== Texto analizado ==
Operación Navidad en Villa Clavellina
Los familiares copan el horario de visitas y la residencia, en Barcelona, organiza actividades para a hacer más llevadera las primeras fiestas navideñas bajo una pandemia
A Remei le toca un papel difícil. Es mediodía previo a la Nochebuena. “Tengo que leer las plegarias, y me había preparado muy bien el texto, pero ahora me lo han cambiado”, dice nerviosa con el libro entre las manos. De pronto se acuerda: “Xesca no bajará. Le he dicho que se lo dedico a ella y a su familia”. “Me hace mucha ilusión”, aclara, por si quedaba alguna duda. Por la tarde, después de la misa, en la residencia Vila Clavellina, en Premià de Mar, toca hacer cagar al tió, y después, cena. El día viene cargadito, pero todo es poco para estos abuelos que se disponen a celebrar la Navidad tras nueve meses de pandemia.
El centro ha organizado actividades para hacer más llevadero el tener que pasar las fiestas en las residencias. Con el aumento de contagios en Cataluña, la Generalitat ha recomendado “intensamente” que no se produzcan salidas. En este centro, ningún usuario irá a pasar ni unas horas ni unos días con la familia. “Algunas familias querían, pero los propios residentes no tienen tantas ganas, porque saben que al volver tendrían que hacer una semana de aislamiento. Están animados, estos días reciben muchas visitas, y saben que esta Navidad es muy diferente, pero que el domingo empezarán a llegar las vacunas, y esto es como si nos hubiese tocado la lotería”, explica Patricia Navarro, la directora del centro, gestionado por la empresa L’Onada.

Datos recopilados:
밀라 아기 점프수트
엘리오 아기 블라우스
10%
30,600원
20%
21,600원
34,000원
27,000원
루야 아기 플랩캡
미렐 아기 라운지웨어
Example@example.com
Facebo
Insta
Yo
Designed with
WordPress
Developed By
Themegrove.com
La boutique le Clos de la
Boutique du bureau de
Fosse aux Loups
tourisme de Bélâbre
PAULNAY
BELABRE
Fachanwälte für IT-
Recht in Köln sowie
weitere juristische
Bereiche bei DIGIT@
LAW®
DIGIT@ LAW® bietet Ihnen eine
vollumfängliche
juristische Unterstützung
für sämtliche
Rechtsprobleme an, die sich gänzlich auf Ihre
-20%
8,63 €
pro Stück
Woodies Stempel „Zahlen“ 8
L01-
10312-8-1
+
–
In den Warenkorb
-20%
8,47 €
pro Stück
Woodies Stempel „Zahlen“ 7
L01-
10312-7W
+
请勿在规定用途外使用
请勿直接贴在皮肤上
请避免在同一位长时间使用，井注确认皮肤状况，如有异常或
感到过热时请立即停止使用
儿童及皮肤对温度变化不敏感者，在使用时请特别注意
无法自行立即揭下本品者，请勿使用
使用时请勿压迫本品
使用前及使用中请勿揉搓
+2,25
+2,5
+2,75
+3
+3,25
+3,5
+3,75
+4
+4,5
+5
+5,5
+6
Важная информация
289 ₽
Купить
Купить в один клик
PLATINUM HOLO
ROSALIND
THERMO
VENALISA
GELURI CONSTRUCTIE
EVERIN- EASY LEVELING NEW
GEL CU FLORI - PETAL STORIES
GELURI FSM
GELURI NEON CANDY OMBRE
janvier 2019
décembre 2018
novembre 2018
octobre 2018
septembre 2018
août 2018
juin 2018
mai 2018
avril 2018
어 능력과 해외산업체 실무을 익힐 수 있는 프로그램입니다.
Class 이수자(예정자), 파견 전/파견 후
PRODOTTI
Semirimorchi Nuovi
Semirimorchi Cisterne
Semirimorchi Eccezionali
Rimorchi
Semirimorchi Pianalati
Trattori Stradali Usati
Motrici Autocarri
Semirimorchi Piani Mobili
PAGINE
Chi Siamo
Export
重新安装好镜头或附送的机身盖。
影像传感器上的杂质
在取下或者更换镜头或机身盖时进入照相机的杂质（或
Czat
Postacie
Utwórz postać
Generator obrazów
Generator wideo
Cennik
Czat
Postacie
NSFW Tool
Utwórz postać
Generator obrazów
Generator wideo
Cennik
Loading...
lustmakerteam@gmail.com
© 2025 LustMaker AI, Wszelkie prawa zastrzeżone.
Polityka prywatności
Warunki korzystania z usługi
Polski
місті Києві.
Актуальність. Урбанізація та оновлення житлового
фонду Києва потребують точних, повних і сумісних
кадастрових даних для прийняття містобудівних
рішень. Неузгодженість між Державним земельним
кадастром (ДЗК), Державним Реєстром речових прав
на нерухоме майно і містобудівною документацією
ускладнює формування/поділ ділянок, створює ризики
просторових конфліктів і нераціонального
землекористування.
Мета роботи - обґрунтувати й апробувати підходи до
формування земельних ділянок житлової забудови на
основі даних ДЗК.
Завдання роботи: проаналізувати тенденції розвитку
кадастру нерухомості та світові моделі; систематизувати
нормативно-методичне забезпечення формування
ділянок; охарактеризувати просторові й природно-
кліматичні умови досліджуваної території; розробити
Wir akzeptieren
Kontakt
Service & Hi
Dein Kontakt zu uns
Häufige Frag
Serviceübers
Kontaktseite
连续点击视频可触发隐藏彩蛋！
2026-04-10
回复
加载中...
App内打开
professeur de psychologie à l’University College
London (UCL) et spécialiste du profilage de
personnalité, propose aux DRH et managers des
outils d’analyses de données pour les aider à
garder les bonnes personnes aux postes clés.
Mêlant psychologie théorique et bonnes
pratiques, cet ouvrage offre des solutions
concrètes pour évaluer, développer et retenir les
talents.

== Tareas por realizar ==
a. En el texto sobre la Navidad en la residencia de Premià de Mar, ¿qué empresa gestiona el centro?
b. Prolonga el texto sobre la Navidad en la residencia de Premià de Mar a partir de su última oración.

== Respuestas numeradas ==
a. La empresa L’Onada.

b.
Es la primera misa que se celebra en el centro desde febrero. Las primeras palabras del cura confirman la prudencia necesaria: “Desde el último día que nos vimos, muchos de nuestros hermanos están ya en el cielo, pero todavía están con nosotros”. Lo que ha ocurrido en las residencias de gente mayor —también en esta residencia, de 123 usuarios y más de 130 trabajadores, que fue intervenida por la Generalitat y tuvo que cambiar de empresa gestora— es tan duro, que casi nadie habla directamente de ello. Pero como ya le ocurrió a esta generación de la guerra y la postguerra, las vivencias importantes quedan imprimidas en la mirada, los gestos o las expresiones.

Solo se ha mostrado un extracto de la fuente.